WHAT IS REQUIRED — Line count for "Empath": say how many lines of the data contain it, with no other text.

DATA UNDER STUDY section start

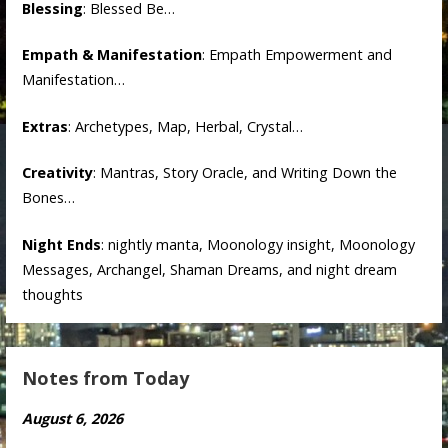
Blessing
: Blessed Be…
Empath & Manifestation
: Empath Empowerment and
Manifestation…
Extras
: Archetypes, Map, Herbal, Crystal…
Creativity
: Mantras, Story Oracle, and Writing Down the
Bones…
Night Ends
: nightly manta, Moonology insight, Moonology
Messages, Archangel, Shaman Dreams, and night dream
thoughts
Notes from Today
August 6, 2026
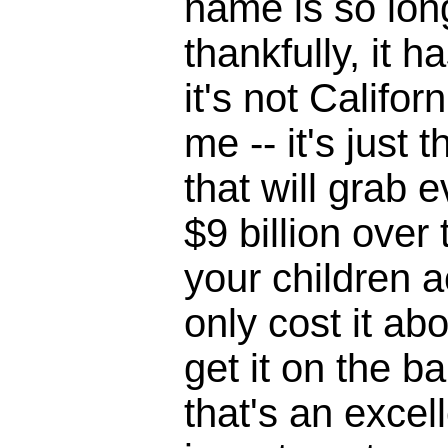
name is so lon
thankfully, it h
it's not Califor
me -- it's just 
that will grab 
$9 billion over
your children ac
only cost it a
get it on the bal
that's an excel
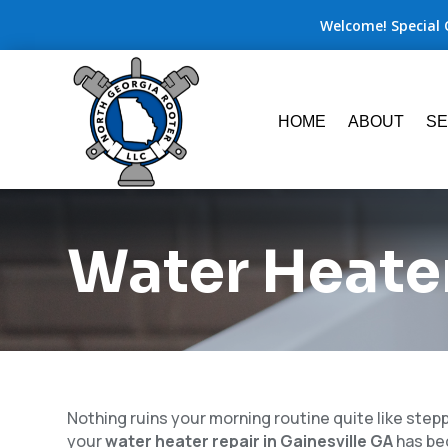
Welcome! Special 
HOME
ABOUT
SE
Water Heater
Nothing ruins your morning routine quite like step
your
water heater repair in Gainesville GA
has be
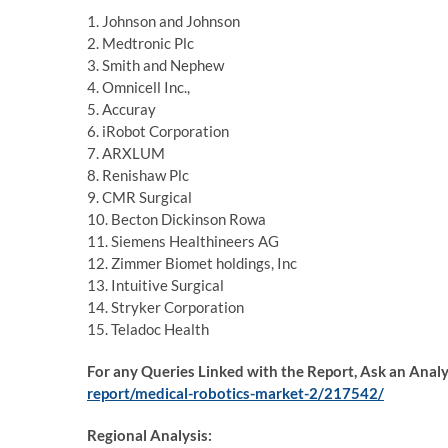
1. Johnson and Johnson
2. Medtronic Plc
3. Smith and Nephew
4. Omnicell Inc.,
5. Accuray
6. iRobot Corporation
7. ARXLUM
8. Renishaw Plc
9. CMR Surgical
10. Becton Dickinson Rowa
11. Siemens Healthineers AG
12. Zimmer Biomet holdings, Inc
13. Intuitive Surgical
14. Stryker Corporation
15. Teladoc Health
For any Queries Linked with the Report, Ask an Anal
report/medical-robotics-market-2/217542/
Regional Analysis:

DATA UNDER STUDY section end

SOLVED PROBLEM — 2